Rio Tinto has approved an investment of $30.9 million to complete the project feasibility study for the development of its Koodaideri iron ore deposit in Western Australia.
The study, which is included in the group’s disclosed capital guidance, will examine the Koodaideri option as Rio Tinto’s next potential major mining development in the Pilbara, and is intended to replace existing production.1
Rio Tinto Iron Ore chief executive Chris Salisbury said “We are pleased to be investing a further $30.9 million in Western Australia, which will be spent with local businesses and suppliers as well as firms outside the state.
“The Koodaideri development will require an expected 1600 construction jobs and a further 600 operational staff if approved.
“We remain firmly focused on our value over volume strategy and maximising returns through enhanced productivity.
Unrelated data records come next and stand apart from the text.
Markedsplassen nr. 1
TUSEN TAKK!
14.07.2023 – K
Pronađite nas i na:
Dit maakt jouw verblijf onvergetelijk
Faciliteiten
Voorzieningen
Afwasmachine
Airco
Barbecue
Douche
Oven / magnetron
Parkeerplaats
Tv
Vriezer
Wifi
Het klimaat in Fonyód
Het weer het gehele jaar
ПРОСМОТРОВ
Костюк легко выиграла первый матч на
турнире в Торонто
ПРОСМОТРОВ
We are examining the Koodaideri project as an option to help us maintain our low cost competitive position and assist in maintaining the Pilbara Blend product quality.”
The feasibility study will focus on obtaining necessary consent and permits, increasing our understanding of the orebody and technical elements, and providing the data necessary to validate the project.
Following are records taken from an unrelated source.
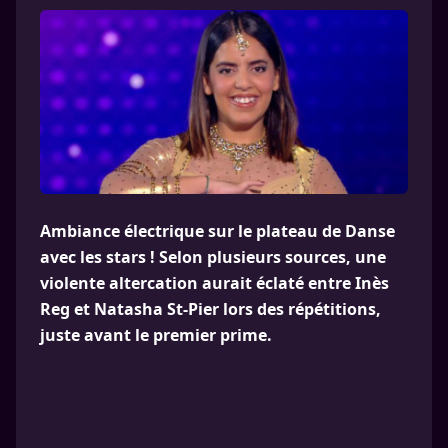
Ambiance électrique sur le plateau de Danse
avec les stars ! Selon plusieurs sources, une
violente altercation aurait éclaté entre Inès
Reg et Natasha St-Pier lors des répétitions,
juste avant le premier prime.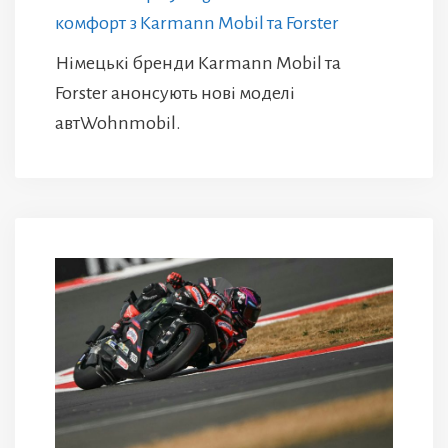
комфорт з Karmann Mobil та Forster
Німецькі бренди Karmann Mobil та
Forster анонсують нові моделі
автWohnmobil.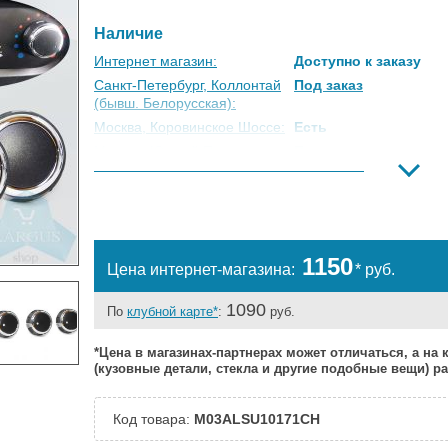
Наличие
Интернет магазин:
Доступно к заказу
Санкт-Петербург, Коллонтай
Под заказ
(бывш. Белорусская):
Москва, Коровинское Шоссе:
Есть
Москва, Южный Порт:
Под заказ
Великий Новгород:
Под заказ
Краснодар:
Есть
Нальчик:
Под заказ
Самара:
Под заказ
1150
Цена интернет-магазина:
* руб.
Тверь:
Под заказ
Тюмень:
Есть
1090
По
клубной карте*
:
руб.
Челябинск:
Есть
*Цена в магазинах-партнерах может отличаться, а на
(кузовные детали, стекла и другие подобные вещи) 
Код товара:
M03ALSU10171CH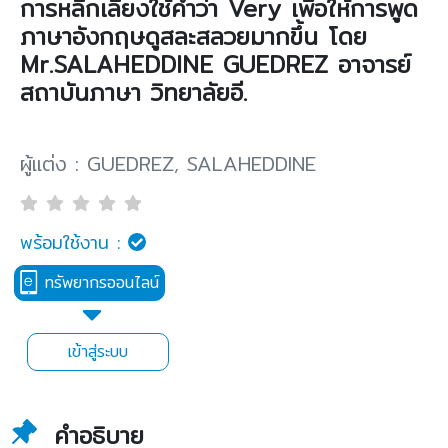
การหลีกเลี่ยงใช้คำว่า Very เพื่อให้การพูด
ภาษาอังกฤษดูสละสลวยมากขึ้น โดย
Mr.SALAHEDDINE GUEDREZ อาจารย์
สถาบันภาษา วิทยาลัยอี.
ผู้แต่ง : GUEDREZ, SALAHEDDINE
พร้อมใช้งาน :
ทรัพยากรออนไลน์
เข้าสู่ระบบ
คำอธิบาย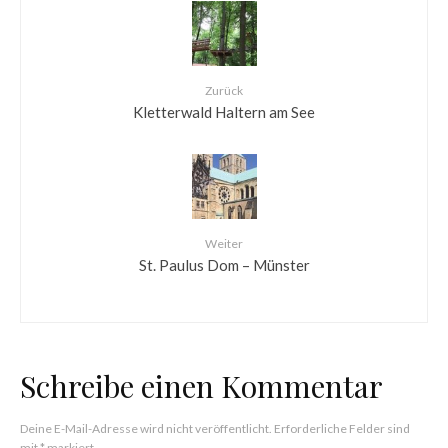
Zurück
Kletterwald Haltern am See
Weiter
St. Paulus Dom – Münster
Schreibe einen Kommentar
Deine E-Mail-Adresse wird nicht veröffentlicht.
Erforderliche Felder sind
mit
*
markiert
The final decision on the progression of the Koodaideri iron ore development will be made following the completion of the feasibility study and subsequent review by the Rio Tinto investment committee and board.
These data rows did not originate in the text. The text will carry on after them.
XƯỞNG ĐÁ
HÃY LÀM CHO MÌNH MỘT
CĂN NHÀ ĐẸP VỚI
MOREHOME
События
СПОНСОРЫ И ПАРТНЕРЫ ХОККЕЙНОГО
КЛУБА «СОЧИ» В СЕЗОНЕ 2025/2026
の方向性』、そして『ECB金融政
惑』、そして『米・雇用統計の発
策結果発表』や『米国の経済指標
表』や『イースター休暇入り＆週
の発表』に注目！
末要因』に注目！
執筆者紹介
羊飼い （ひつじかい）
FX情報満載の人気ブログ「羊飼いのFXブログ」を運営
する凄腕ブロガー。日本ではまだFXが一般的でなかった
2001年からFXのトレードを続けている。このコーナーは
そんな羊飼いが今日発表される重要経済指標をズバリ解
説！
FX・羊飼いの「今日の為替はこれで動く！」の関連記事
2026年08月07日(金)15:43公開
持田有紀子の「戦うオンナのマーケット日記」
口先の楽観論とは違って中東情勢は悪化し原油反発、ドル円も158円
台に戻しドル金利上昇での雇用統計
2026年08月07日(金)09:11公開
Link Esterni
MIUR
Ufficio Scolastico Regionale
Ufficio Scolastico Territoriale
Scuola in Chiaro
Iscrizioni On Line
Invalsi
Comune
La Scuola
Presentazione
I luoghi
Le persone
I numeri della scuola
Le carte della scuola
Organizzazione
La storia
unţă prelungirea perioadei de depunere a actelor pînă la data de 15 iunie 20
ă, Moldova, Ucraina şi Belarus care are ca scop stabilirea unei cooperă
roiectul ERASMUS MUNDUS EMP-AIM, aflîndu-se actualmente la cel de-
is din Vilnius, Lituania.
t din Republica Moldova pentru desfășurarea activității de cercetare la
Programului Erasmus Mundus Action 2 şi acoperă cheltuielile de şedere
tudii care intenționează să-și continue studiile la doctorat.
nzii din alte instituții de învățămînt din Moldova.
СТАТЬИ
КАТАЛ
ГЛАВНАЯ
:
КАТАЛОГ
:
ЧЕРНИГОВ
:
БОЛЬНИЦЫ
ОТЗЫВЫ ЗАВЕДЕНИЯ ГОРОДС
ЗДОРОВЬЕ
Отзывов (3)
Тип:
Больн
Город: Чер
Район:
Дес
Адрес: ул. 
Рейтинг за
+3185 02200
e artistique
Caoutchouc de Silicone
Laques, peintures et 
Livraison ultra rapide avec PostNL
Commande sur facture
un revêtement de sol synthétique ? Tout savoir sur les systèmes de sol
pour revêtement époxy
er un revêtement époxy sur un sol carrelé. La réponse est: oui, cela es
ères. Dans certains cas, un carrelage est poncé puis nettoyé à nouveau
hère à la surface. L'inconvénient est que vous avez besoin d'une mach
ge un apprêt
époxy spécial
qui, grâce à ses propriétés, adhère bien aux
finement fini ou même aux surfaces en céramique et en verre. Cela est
1 Pre-feasibility study level information for the Koodaideri project was released to the market as part of an investor seminar on 24 November 2016. The PFS project concept included a 40Mtpa capacity dry crushing and screening plant, non-process infrastructure, product stockyards, rail loop and load-out and a 170 kilometre rail link to the main line and suggested capital required of approximately US$2.2 billion with potential for construction to commence in 2019. The feasibility study will build on this work and consider a range of capital, timing and scale options.